__REQUIRED ACTIONS__
1. Using the text on Ohio school buildings, swap "Board" for "Council" throughout and give the passage from "When challenged, the" to "Board may do so.".
2. Print every line of the CAD-part records below precisely as they appear, omitting the pictures.

I have previously posted that the district cannot close its schools to the public. This is the straightforward read of 3313.76 of the Ohio Revised Code:



3313.76 Schoolhouses available for educational and recreational purposes.
Upon application of any responsible organization, or of a group of at least seven citizens, all school grounds and schoolhouses, as well as all other buildings under the supervision and control of the state, or buildings maintained by taxation under the laws of this state, shall be available for use as social centers for the entertainment and education of the people, including the adult and youthful population, and for the discussion of all topics tending to the development of personal character and of civic welfare, and for religious exercises. Such occupation should not seriously infringe upon the original and necessary uses of such properties. The public officials in charge of such buildings shall prescribe such rules and regulations for their occupancy and use as will secure a fair, reasonable, and impartial use of the same.

Effective Date: 10-01-1953
District buildings must be available to the public as long as the activity does not "seriously infringe upon the original and necessary uses of (the buildings)." (emphasis added) Of course, the district must "prescribe rules and regulations for their occupancy and use as will secure a fair, reasonable, and impartial use of the same." It's all plain and simple.

The Opinion

When challenged, the district sought an opinion from its attorney, Pat Schmitz of the Scott, Scriven, and Wayhoff. The opinion reads:



Scott,

I am responding to your question about the use of school buildings by outside organizations. You indicated that the Board of Education has proposed closing its buildings after the school day as a cost-saving measure if the March ballot issue fails. An individual has claimed that Ohio Revised Code Section 3313.76 compels the Board to keep its buildings open for public use. You asked whether the Board may limit public use of its buildings after the school day. Based upon the information that you have provided to us, we believe the Board may do so.

Ohio Revised Code Section 3313.76 states, "Upon application of any responsible organization, or of a group of at least seven citizens, all school grounds and schoolhouses, as well as all other buildings under the supervision and control of the state, or buildings maintained by taxation under the laws of this state, shall be available for use as social centers for the entertainment and education of the people, including the adult and youthful population, and for the discussion of all topics tending to the development of personal character and of civic welfare, and for religious exercises. Such occupation should not seriously infringe upon the original and necessary uses of such properties. The public officials in charge of such buildings shall prescribe such rules and regulations for their occupancy and use as will secure a fair, reasonable, and impartial use of the same." (Emphasis added.)

__PROVIDED MATERIAL__

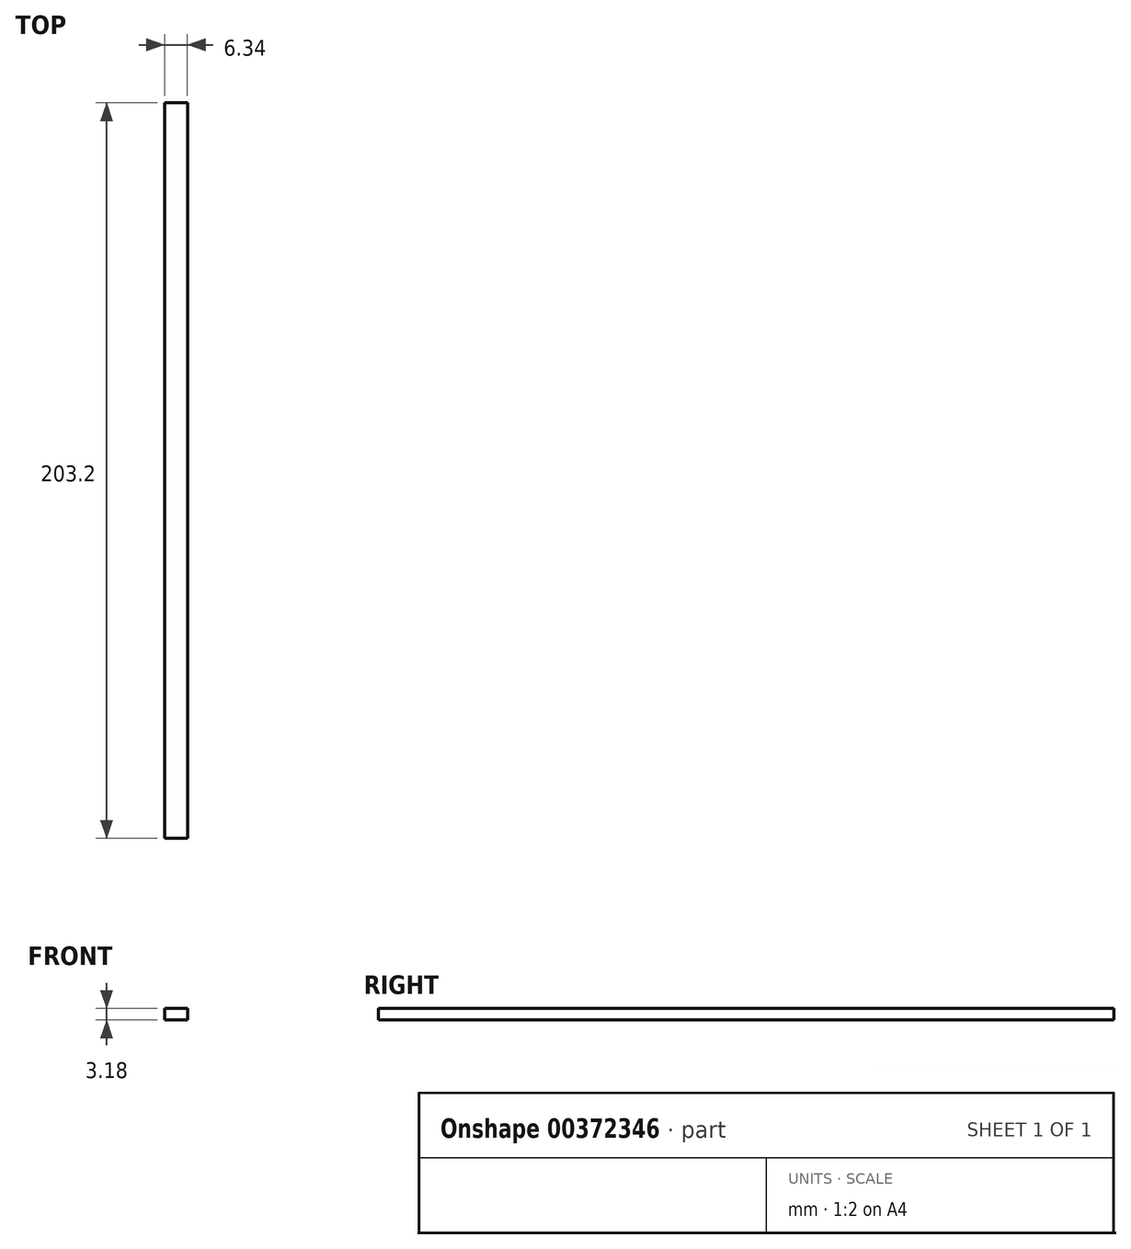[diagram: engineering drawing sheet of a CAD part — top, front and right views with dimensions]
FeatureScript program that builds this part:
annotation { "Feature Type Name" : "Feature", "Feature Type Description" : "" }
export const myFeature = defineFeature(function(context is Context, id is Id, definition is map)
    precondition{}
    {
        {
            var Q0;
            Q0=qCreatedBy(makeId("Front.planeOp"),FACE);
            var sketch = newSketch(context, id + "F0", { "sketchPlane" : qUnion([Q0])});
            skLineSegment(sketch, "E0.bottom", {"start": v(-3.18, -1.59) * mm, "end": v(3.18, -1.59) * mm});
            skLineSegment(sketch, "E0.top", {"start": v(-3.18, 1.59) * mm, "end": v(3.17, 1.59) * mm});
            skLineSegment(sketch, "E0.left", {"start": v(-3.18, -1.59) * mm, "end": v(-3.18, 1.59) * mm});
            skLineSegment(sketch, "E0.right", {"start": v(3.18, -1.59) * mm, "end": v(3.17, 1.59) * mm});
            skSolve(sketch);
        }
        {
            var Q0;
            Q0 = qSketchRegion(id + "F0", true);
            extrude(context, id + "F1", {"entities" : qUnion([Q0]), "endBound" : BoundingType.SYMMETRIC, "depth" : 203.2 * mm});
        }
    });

__ANSWER LIST__
1.
When challenged, the district sought an opinion from its attorney, Pat Schmitz of the Scott, Scriven, and Wayhoff. The opinion reads:



Scott,

I am responding to your question about the use of school buildings by outside organizations. You indicated that the Council of Education has proposed closing its buildings after the school day as a cost-saving measure if the March ballot issue fails. An individual has claimed that Ohio Revised Code Section 3313.76 compels the Council to keep its buildings open for public use. You asked whether the Council may limit public use of its buildings after the school day. Based upon the information that you have provided to us, we believe the Council may do so.

2.
[diagram: engineering drawing sheet of a CAD part — top, front and right views with dimensions]
FeatureScript program that builds this part:
annotation { "Feature Type Name" : "Feature", "Feature Type Description" : "" }
export const myFeature = defineFeature(function(context is Context, id is Id, definition is map)
    precondition{}
    {
        {
            var Q0;
            Q0=qCreatedBy(makeId("Front.planeOp"),FACE);
            var sketch = newSketch(context, id + "F0", { "sketchPlane" : qUnion([Q0])});
            skLineSegment(sketch, "E0.bottom", {"start": v(-3.18, -1.59) * mm, "end": v(3.18, -1.59) * mm});
            skLineSegment(sketch, "E0.top", {"start": v(-3.18, 1.59) * mm, "end": v(3.17, 1.59) * mm});
            skLineSegment(sketch, "E0.left", {"start": v(-3.18, -1.59) * mm, "end": v(-3.18, 1.59) * mm});
            skLineSegment(sketch, "E0.right", {"start": v(3.18, -1.59) * mm, "end": v(3.17, 1.59) * mm});
            skSolve(sketch);
        }
        {
            var Q0;
            Q0 = qSketchRegion(id + "F0", true);
            extrude(context, id + "F1", {"entities" : qUnion([Q0]), "endBound" : BoundingType.SYMMETRIC, "depth" : 203.2 * mm});
        }
    });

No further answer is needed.